Despite being shot on a budget of under $100 million the set design, real-world locations, costumes and production values ensure this is a spectacle. From the grey, depressing visuals in District 12, to the bold, colours used in the Capital, and lush greens of the forests this looks fantastic and fortunately the film retains a huge amount of fine detail. Even with the amount of shakiness with the camera this transfer holds up extremely well. Contrast levels and detail even in the darkest of scenes are superb.
Kudos must also go to James Newton Howard, as well as the band Arcade Fire who composed the Panem national anthem, for a rather memorable and impressive score for the film which really sets the tone perfectly for each of the films key scenes.

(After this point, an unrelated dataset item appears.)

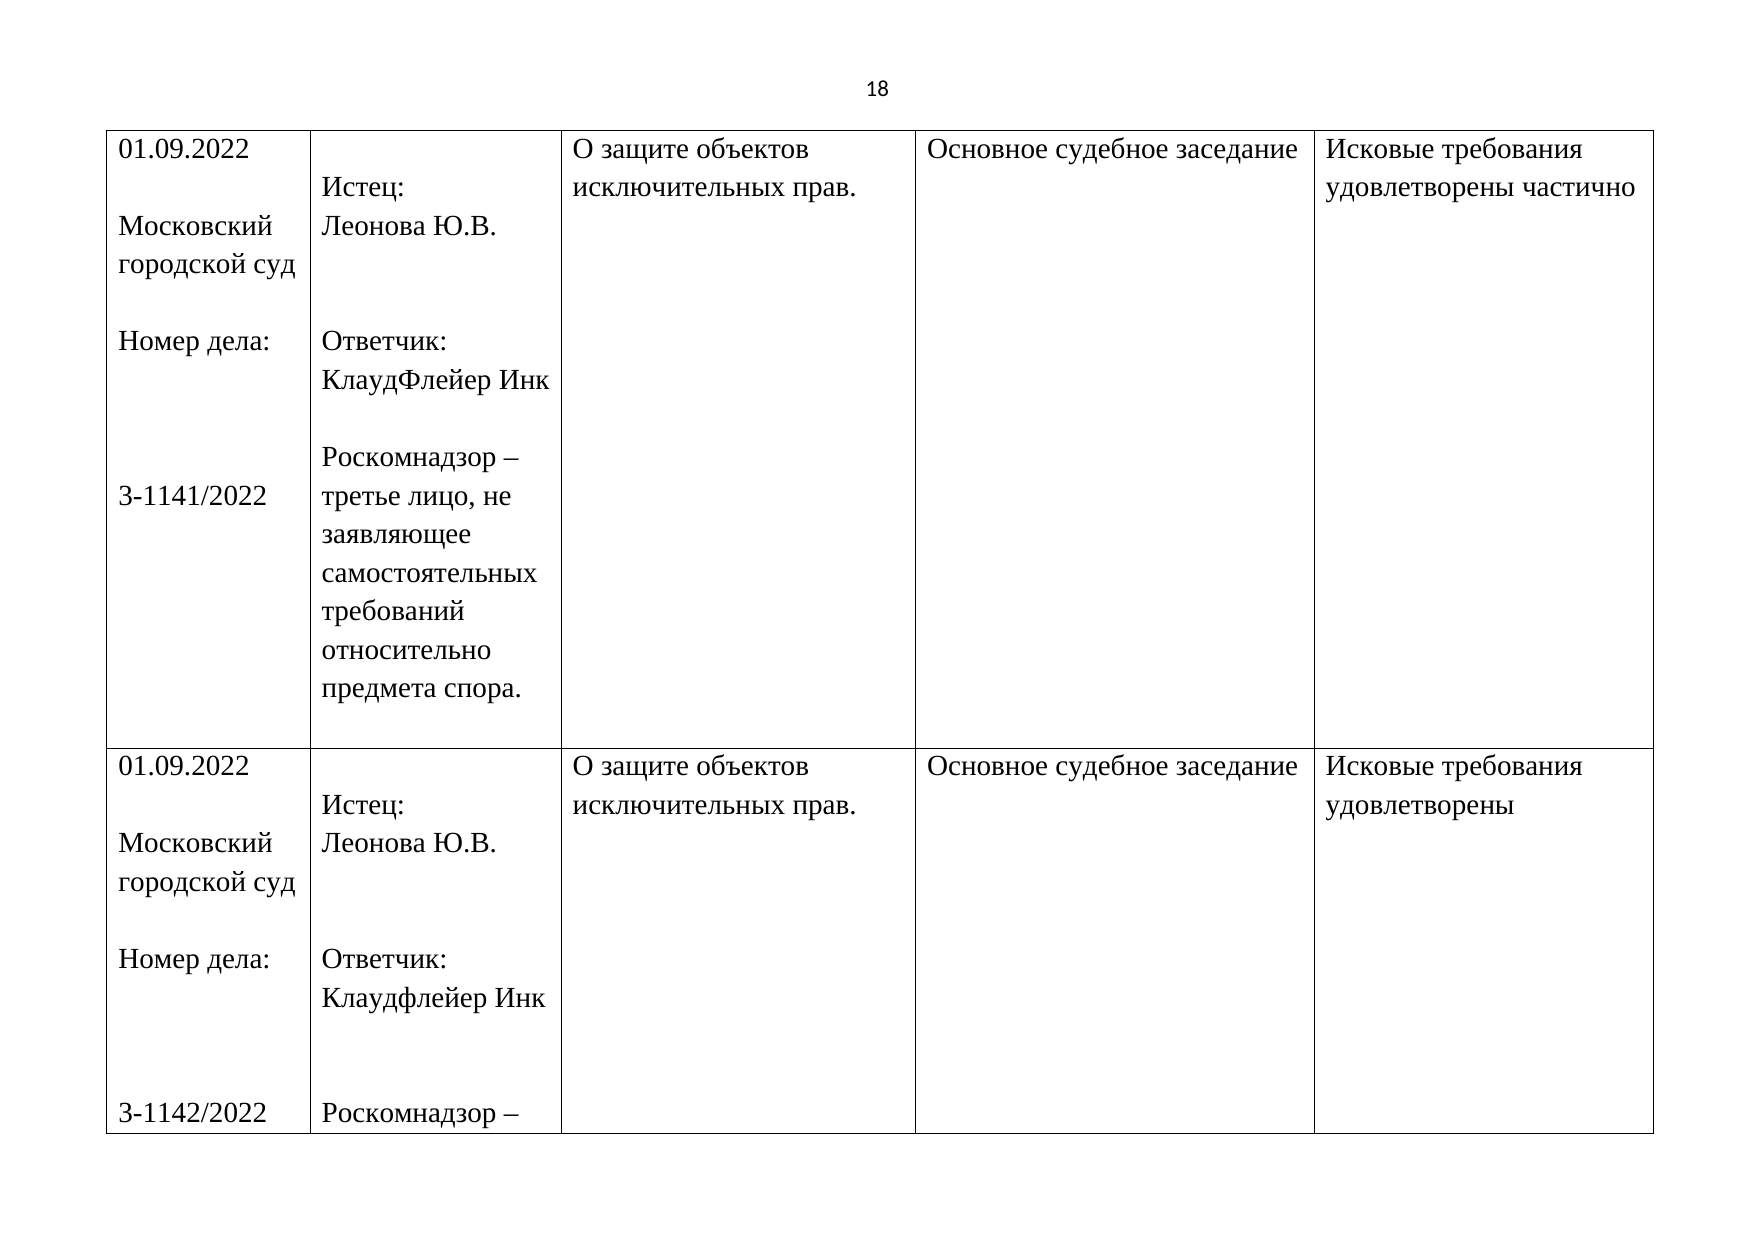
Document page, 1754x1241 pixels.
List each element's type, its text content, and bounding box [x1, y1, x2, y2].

There is only one other audio track on this release besides the primary lossless track - that being a Descriptive Narration for the Vision Impaired which is encoded at a rather low Dolby Digital 2 channel track at 256kbps. Why not give these tracks the surround sound treatment as well?
Besides the feature film Disc One does contain trailers for the Miley Cyrus and Demi Moore film LOL (2:16/HD), the rom-com Life Happens (2:17/HD), and What to Expect When You're Expecting (1:46/HD). These trailers play before you get to the main menu.
We now move onto Disc Two which contains the bulk of the extras relating to the creation of the film.
Suzanne Collins & The Hunger Games Phenomenon (14:04/HD): Strangely the extensive list of extras - and this is the first of the two discs of extras - starts with this pretty dull look at the book but doesn't include any interviews with the actual author. A lot of people discuss how great the book is, and how it appeals to everyone.
Letters from the Rose Garden (9:26/HD): This featurette focuses on how Donald Sutherland wrote a 3-page letter to Gary Ross detailing his thoughts about the President Coriolanus Snow and his motivations after reading all three books. Donald reads out the letter he wrote which is pretty impressive. Ultimately the role of President Snow went to Donald Sutherland.
A Conversation with Gary Ross and Elvis Mitchell (14:09/HD): Here we have a candid interview in which Gary Ross details much about the adaptation from the book and production process. Certainly interesting it's worth checking out.
Propaganda Film (1:34/HD): This is the full propaganda film that is seen, in part, in the film.
Marketing Archive (4:38/HD): This section contains Theatrical Trailers (Teaser, Theatrical, Extended Theatrical), Still Photography Set (30 images) and Theatrical Poster Gallery.
Preparing for the Games: A Director's Process (3:00/HD): This is a quick look at Gary Ross' preparations for filming.
We now move onto the second disc full of extras (Disc Three), with a focus more on the various Tributes (characters) that appear in the movie. Given that many of these characters are only given a few minutes of screen time, but a lot more in the book, we're sure that fans will be keen to hear about the actors playing each role in the film.
Stories of The Hunger Games (28:28/HD): Broken Up into two parts ("Casting The Tributes" (10:41) and "Stories from the Tributes" (17:47)) this featurette looks at casting the actors who play the roles of each of the Tributes with each of them offering insight into their experiences on the set including the stunt work and the pranks.
Biographies (2:56/HD): Here we have Biographies including Gender, Height, Weapon and District Info for the Tributes Cato, Clove, FoxFace, Glimmer, Katniss, Marvel, Peeta, Rue, and Thresh. Not much here really.
Photo Album (3:10/HD): This is a series of photos from the film shoot of various cast and crew.